After toiling for three decades in finance, it wouldn’t be surprising if 65-year-old Patrick Althizer kicked back and lived off his savings and Social Security.
But with a spirit not ready for sedentary retirement – as well as college costs for two daughters – he veered off to a new career path: leading shutterbugs through the stunning waterfall areas of Yosemite National Park, reports USA TODAY.
Althizer has embraced his new vocation with enthusiasm. He plastered decals that promote his firm, Photo Safari Yosemite, on the windows of his white Jeep Cherokee, networked with the folks who run local tourist attractions, and at his daughters’ behest, joined Facebook to promote his firm, which takes tourists to the best photo-taking spots in the national park.
He joins millions of other Americans in ramping up a business at an age when many slow down. Folks 55 to 64 represented the second-largest jump in entrepreneurial activity by age (just behind 35- to 44-year-olds) from 2008 to 2009, according to an Index of Entrepreneurial Activity released last week by entrepreneur-focused group Ewing Marion Kauffman Foundation.

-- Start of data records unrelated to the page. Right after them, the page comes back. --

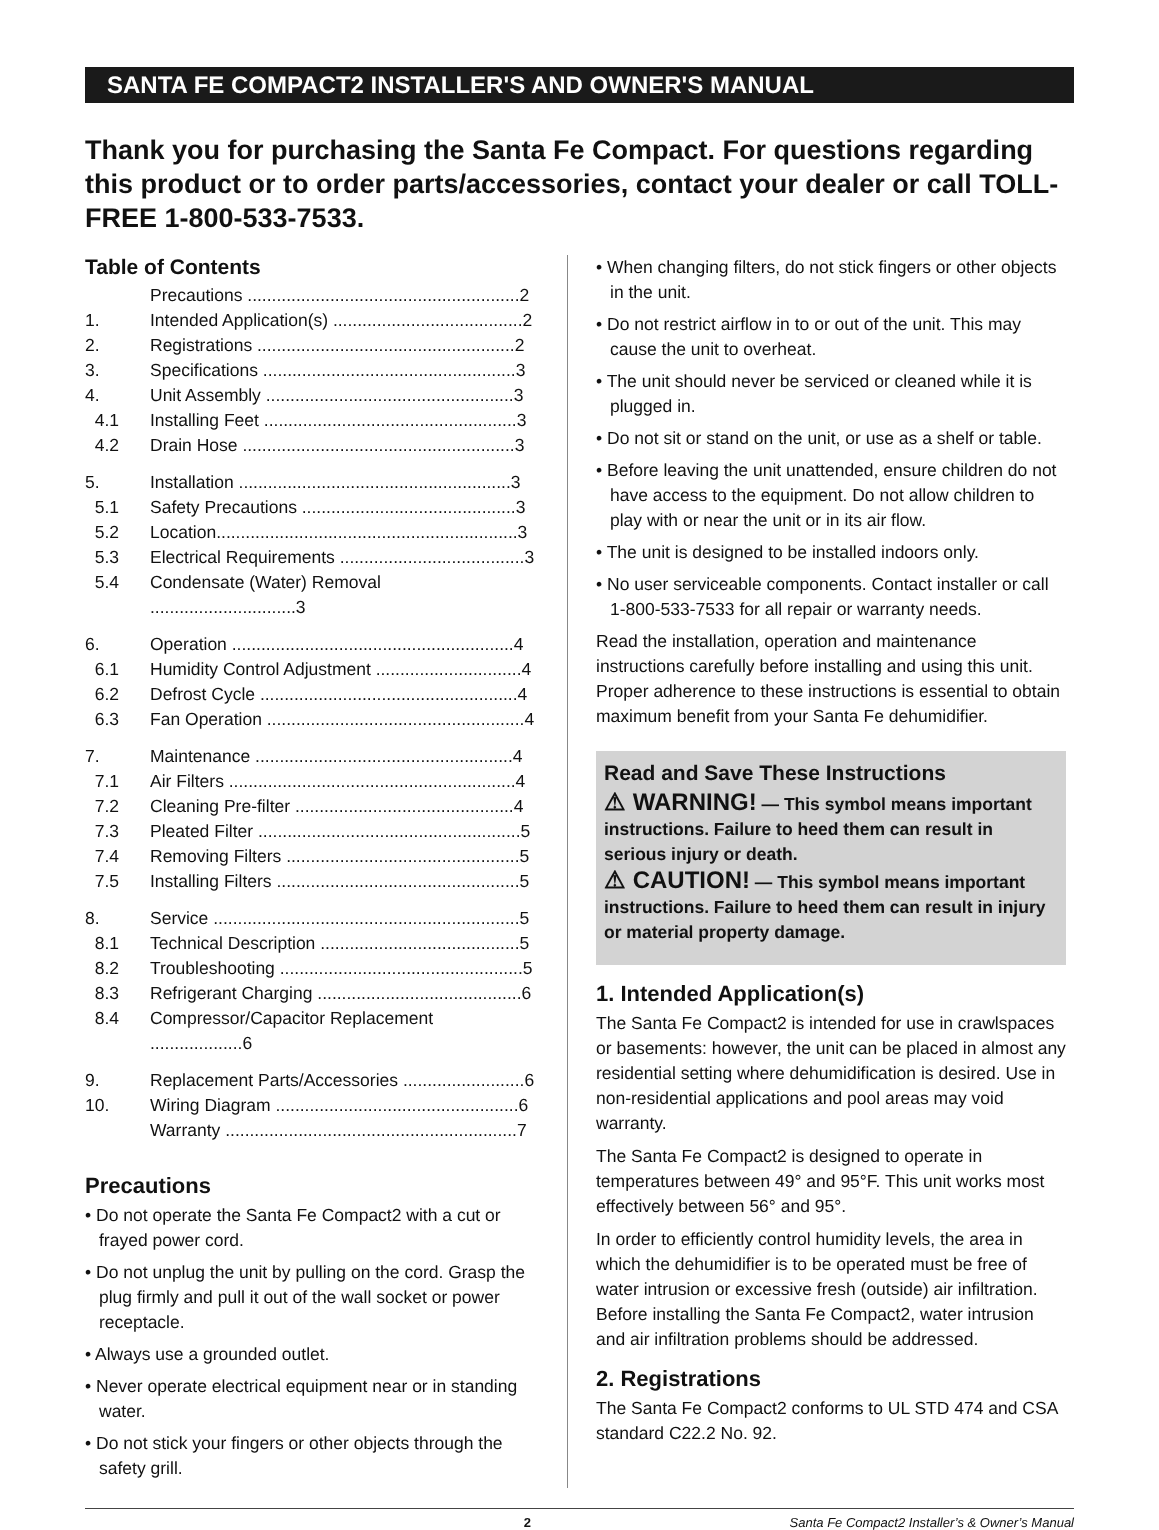SANTA FE COMPACT2 INSTALLER'S AND OWNER'S MANUAL
Thank you for purchasing the Santa Fe Compact. For questions regarding this product or to order parts/accessories, contact your dealer or call TOLL-FREE 1-800-533-7533.
Table of Contents
Precautions ........................................................2
1. Intended Application(s) .......................................2
2. Registrations .....................................................2
3. Specifications ....................................................3
4. Unit Assembly ...................................................3
4.1 Installing Feet ....................................................3
4.2 Drain Hose ........................................................3
5. Installation ........................................................3
5.1 Safety Precautions ............................................3
5.2 Location..............................................................3
5.3 Electrical Requirements ......................................3
5.4 Condensate (Water) Removal ..............................3
6. Operation ..........................................................4
6.1 Humidity Control Adjustment ..............................4
6.2 Defrost Cycle .....................................................4
6.3 Fan Operation .....................................................4
7. Maintenance .....................................................4
7.1 Air Filters ...........................................................4
7.2 Cleaning Pre-filter .............................................4
7.3 Pleated Filter ......................................................5
7.4 Removing Filters ................................................5
7.5 Installing Filters ..................................................5
8. Service ...............................................................5
8.1 Technical Description .........................................5
8.2 Troubleshooting ..................................................5
8.3 Refrigerant Charging ..........................................6
8.4 Compressor/Capacitor Replacement ...................6
9. Replacement Parts/Accessories .........................6
10. Wiring Diagram ..................................................6
Warranty ............................................................7
Precautions
• Do not operate the Santa Fe Compact2 with a cut or frayed power cord.
• Do not unplug the unit by pulling on the cord. Grasp the plug firmly and pull it out of the wall socket or power receptacle.
• Always use a grounded outlet.
• Never operate electrical equipment near or in standing water.
• Do not stick your fingers or other objects through the safety grill.
• When changing filters, do not stick fingers or other objects in the unit.
• Do not restrict airflow in to or out of the unit. This may cause the unit to overheat.
• The unit should never be serviced or cleaned while it is plugged in.
• Do not sit or stand on the unit, or use as a shelf or table.
• Before leaving the unit unattended, ensure children do not have access to the equipment. Do not allow children to play with or near the unit or in its air flow.
• The unit is designed to be installed indoors only.
• No user serviceable components. Contact installer or call 1-800-533-7533 for all repair or warranty needs.
Read the installation, operation and maintenance instructions carefully before installing and using this unit. Proper adherence to these instructions is essential to obtain maximum benefit from your Santa Fe dehumidifier.
Read and Save These Instructions
⚠ WARNING! — This symbol means important instructions. Failure to heed them can result in serious injury or death.
⚠ CAUTION! — This symbol means important instructions. Failure to heed them can result in injury or material property damage.
1. Intended Application(s)
The Santa Fe Compact2 is intended for use in crawlspaces or basements: however, the unit can be placed in almost any residential setting where dehumidification is desired. Use in non-residential applications and pool areas may void warranty.
The Santa Fe Compact2 is designed to operate in temperatures between 49° and 95°F. This unit works most effectively between 56° and 95°.
In order to efficiently control humidity levels, the area in which the dehumidifier is to be operated must be free of water intrusion or excessive fresh (outside) air infiltration. Before installing the Santa Fe Compact2, water intrusion and air infiltration problems should be addressed.
2. Registrations
The Santa Fe Compact2 conforms to UL STD 474 and CSA standard C22.2 No. 92.
2 Santa Fe Compact2 Installer’s & Owner’s Manual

Other studies, such as a recent Global Entrepreneurship Monitor report, as well as data from the Bureau of Labor Statistics (BLS), also show an uptick in older folks becoming their own bosses.
The number of self-employed Americans rose to 8.9 million in December 2009, up from 8.7 million a year earlier, according to BLS data provided by outplacement firm Challenger Gray & Christmas. Self-employment among those 55 to 64 hit nearly 2 million, a 5% rise from the prior year. Self-employment for those 65 and older hit 939,000 – a 29% increase.